Das Oberlandesgericht Wien hat durch die Senatspräsidentin Mag. Seidl als Vorsitzende sowie die Richterinnen Dr. Vetter und Mag. Marchart als weitere Senatsmitglieder in der Strafsache gegen A* über dessen Beschwerde gegen den Beschluss des Landesgerichts für Strafsachen Wien vom 20. Februar 2026, GZ B*-133, nichtöffentlich den
Beschluss
gefasst:
Die Beschwerde wird als unzulässig zurückgewiesen .
Begründung
Mit Urteil des Landesgerichts für Strafsachen Wien vom 20. Mai 2025 (rechtskräftig seit 25. August 2025), AZ B*, wurde A* wegen des Verbrechens des Suchtgifthandels nach § 28a Abs 1 fünfter Fall SMG und der Vergehen des unerlaubten Umgangs mit Suchtgiften nach § 27 Abs 1 Z 1 erster und zweiter Fall, Abs 2 SMG zu einer (Zusatz-)Freiheitsstrafe in der Dauer von 15 Monaten verurteilt (ON 65 und 73.3).
Hinsichtlich dieser Freiheitsstrafe wurde dem Genannten mit Beschluss des Landesgerichts für Strafsachen Wien vom 13. Oktober 2025 gemäß § 39 Abs 1 SMG Strafaufschub bis 25. August 2027 gewährt, um sich der notwendigen gesundheitsbezogenen Maßnahme, nämlich einer ärztlichen Überwachung des Gesundheitszustandes, einer ärztlichen Behandlung einschließlich der Entzugsbehandlung, einer Psychotherapie, einer klinisch-psychologischen Beratung und Betreuung sowie einer psychosozialen Beratung und Betreuung zu unterziehen.

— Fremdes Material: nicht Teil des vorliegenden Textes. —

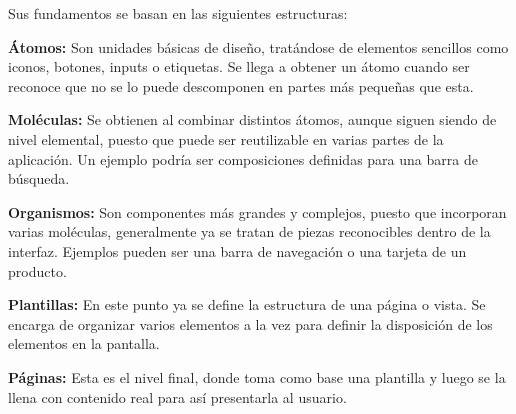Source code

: Sus fundamentos se basan en las siguientes estructuras:

\textbf{Átomos:} Son unidades básicas de diseño, tratándose de elementos sencillos como iconos, botones, inputs o etiquetas. Se llega a obtener un átomo cuando ser reconoce que no se lo puede descomponen en partes más pequeñas que esta.

\textbf{Moléculas:} Se obtienen al combinar distintos átomos, aunque siguen siendo de nivel elemental, puesto que puede ser reutilizable en varias partes de la aplicación. Un ejemplo podría ser composiciones definidas para una barra de búsqueda.

\textbf{Organismos:} Son componentes más grandes y complejos, puesto que incorporan varias moléculas, generalmente ya se tratan de piezas reconocibles dentro de la interfaz. Ejemplos pueden ser una barra de navegación o una tarjeta de un producto.

\textbf{Plantillas:} En este punto ya se define la estructura de una página o vista. Se encarga de organizar varios elementos a la vez para definir la disposición de los elementos en la pantalla.

\textbf{Páginas:} Esta es el nivel final, donde toma como base una plantilla y luego se la llena con contenido real para así presentarla al usuario.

Der Aufschub wurde mit der Maßgabe gewährt, dass sich der Verurteilte vorerst für die Dauer von sechs Monaten einer stationären Behandlung zu unterziehen und sodann die Behandlung als ambulante Therapie fortzusetzen hat (ON 101).
Demzufolge wurde A* am 20. Oktober 2025 aus der Strafhaft entlassen (ON 104) und trat am selben Tag seine stationäre Therapie bei der C* an (ON 105). Bereits am 17. November 2025 brach der Genannte die stationäre Therapie aus eigenem Wunsch wieder ab (ON 107).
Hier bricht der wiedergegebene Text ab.